The limitation of this study is that there was no ground truth for PET_Q attenuation correction. For example, CTAC-derived μ-maps could be ground truth as gold standard for evaluating MRAC_PM-CIRCUS-derived μ-maps. However, it would be quite demanding to additionally develop a phase-matched CTAC (CTAC_PM) method for preparing the gold-standard μ-maps. Furthermore, performing non-rigid registration between phase-matched CT and MR data is prone to errors, especially for the soft tissues in the upper abdomen as well as between arms-up (CT) and arms-down (MR) positions that substantially distort this anatomy, and thus would be challenging to be considered reliable. Instead, we chose to use MRAC_PM-Default as sliver standard for the purpose of this study. By comparing MRAC_PM-CIRCUS to MRAC_PM-Default, we were able to specifically evaluate the effect of accelerating the scan time and highlight any differences due to motion management. We considered MRAC_PM-Default as reliable because its implementation is based on the current clinical standard (Dixon-based MRAC) for daily clinical use. However, its limitation is that bone signals with higher attenuation coefficients are not classified correctly. The bone misclassification of Dixon-based MRAC methods has been previously demonstrated not to make quantitatively meaningful changes for lesions not close to bone (Buerger et al., 2012) such as the liver lesions used for this study.

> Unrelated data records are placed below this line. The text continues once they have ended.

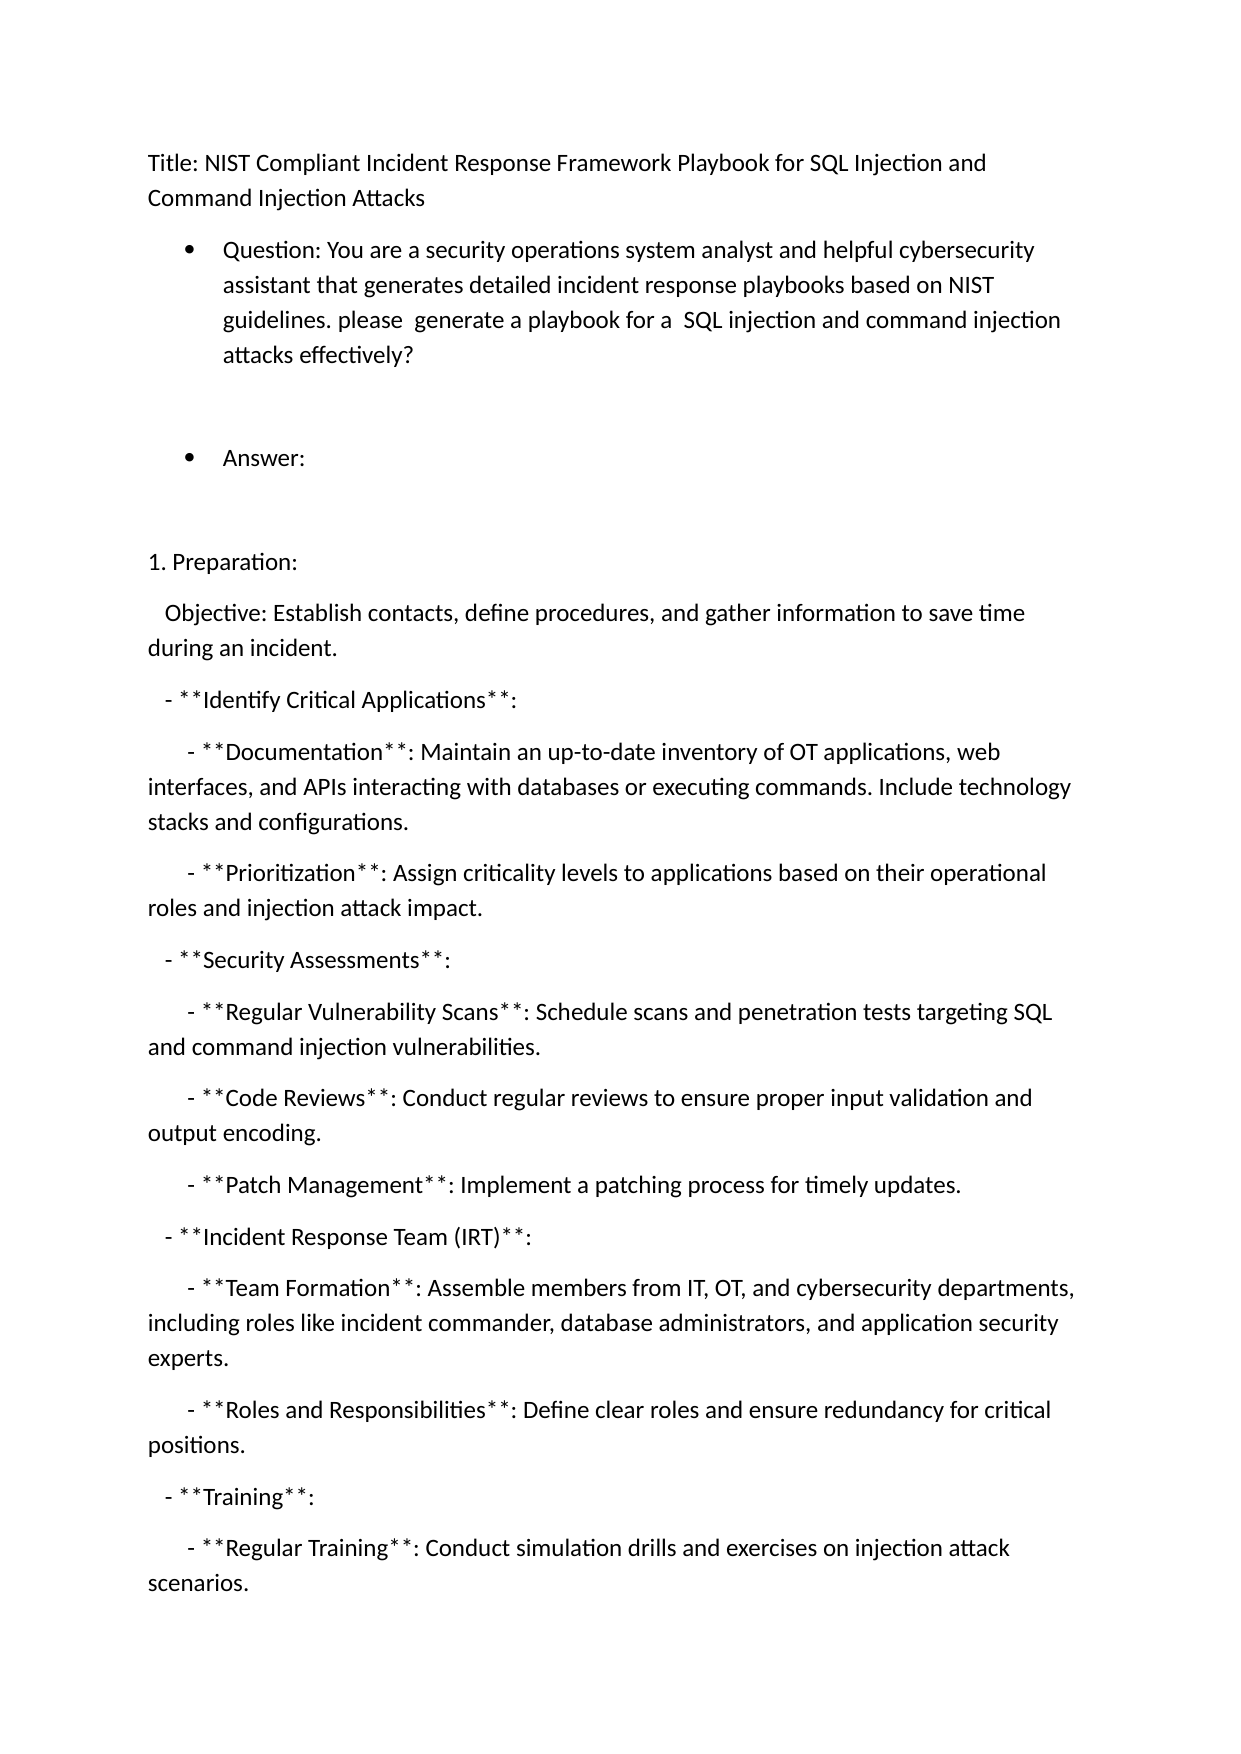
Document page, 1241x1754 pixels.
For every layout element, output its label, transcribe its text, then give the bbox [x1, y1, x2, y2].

text - **Training**: [148, 1481, 1093, 1511]
text - **Prioritization**: Assign criticality levels to applications based on their operational roles and injection attack impact. [148, 858, 1093, 923]
text - **Regular Training**: Conduct simulation drills and exercises on injection attack scenarios. [148, 1533, 1093, 1598]
text - **Documentation**: Maintain an up-to-date inventory of OT applications, web interfaces, and APIs interacting with databases or executing commands. Include technology stacks and configurations. [148, 736, 1093, 836]
text - **Patch Management**: Implement a patching process for timely updates. [148, 1169, 1093, 1200]
text 1. Preparation: [148, 546, 1093, 576]
text - **Identify Critical Applications**: [148, 684, 1093, 715]
text - **Roles and Responsibilities**: Define clear roles and ensure redundancy for critical positions. [148, 1394, 1093, 1460]
text Title: NIST Compliant Incident Response Framework Playbook for SQL Injection and Command Injection Attacks [148, 148, 1093, 213]
text - **Regular Vulnerability Scans**: Schedule scans and penetration tests targeting SQL and command injection vulnerabilities. [148, 996, 1093, 1061]
text - **Security Assessments**: [148, 944, 1093, 975]
text - **Code Reviews**: Conduct regular reviews to ensure proper input validation and output encoding. [148, 1083, 1093, 1148]
text - **Incident Response Team (IRT)**: [148, 1221, 1093, 1251]
list Question: You are a security operations system analyst and helpful cybersecurity assistant that generates detailed incident response playbooks based on NIST guidelines. please generate a playbook for a SQL injection and command injection attacks effectively? [185, 234, 1093, 370]
text - **Team Formation**: Assemble members from IT, OT, and cybersecurity departments, including roles like incident commander, database administrators, and application security experts. [148, 1273, 1093, 1373]
text Objective: Establish contacts, define procedures, and gather information to save time during an incident. [148, 598, 1093, 663]
list Answer: [185, 443, 1093, 473]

We expect adding bone would affect the MRAC approaches similarly without regard to respiratory phase. A potential limitation of this study is that the empirically chosen values (e.g., λ_TV = 0.01 and λ_S = 0.01) might reduce the reproducibility of this study, and thus further efforts might be necessary to optimize the parameters for reproducing this study.

5. Conclusion

We demonstrated that a data acquisition of 30 s achieved phase-matched μ-maps when using specialized CIRCUS data sampling and phase-matched μ-maps improved PET_Q quantification significantly.